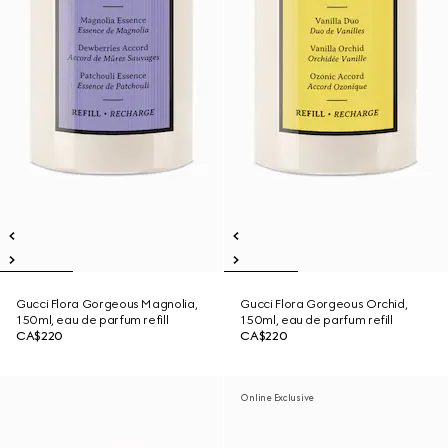
Gucci Flora Gorgeous Magnolia,
Gucci Flora Gorgeous Orchid,
150ml, eau de parfum refill
150ml, eau de parfum refill
CA$220
CA$220
Online Exclusive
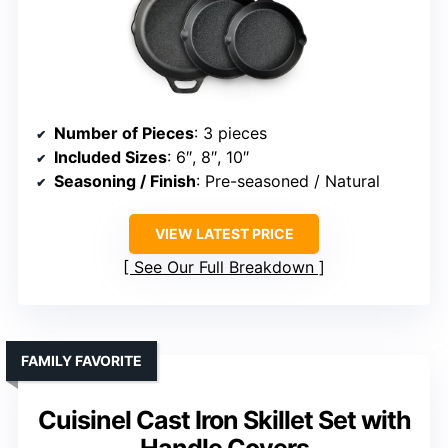
Number of Pieces
: 3 pieces
Included Sizes
: 6″, 8″, 10″
Seasoning / Finish
: Pre-seasoned / Natural
VIEW LATEST PRICE
See Our Full Breakdown
FAMILY FAVORITE
Cuisinel Cast Iron Skillet Set with
Handle Covers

○ ○ ○

* Work task
Reproduce the lines above verbatim, keeping their order, and omit the picture markers.

* Output of the exercise
Gucci Flora Gorgeous Magnolia,
Gucci Flora Gorgeous Orchid,
150ml, eau de parfum refill
150ml, eau de parfum refill
CA$220
CA$220
Online Exclusive
Number of Pieces
: 3 pieces
Included Sizes
: 6″, 8″, 10″
Seasoning / Finish
: Pre-seasoned / Natural
VIEW LATEST PRICE
See Our Full Breakdown
FAMILY FAVORITE
Cuisinel Cast Iron Skillet Set with
Handle Covers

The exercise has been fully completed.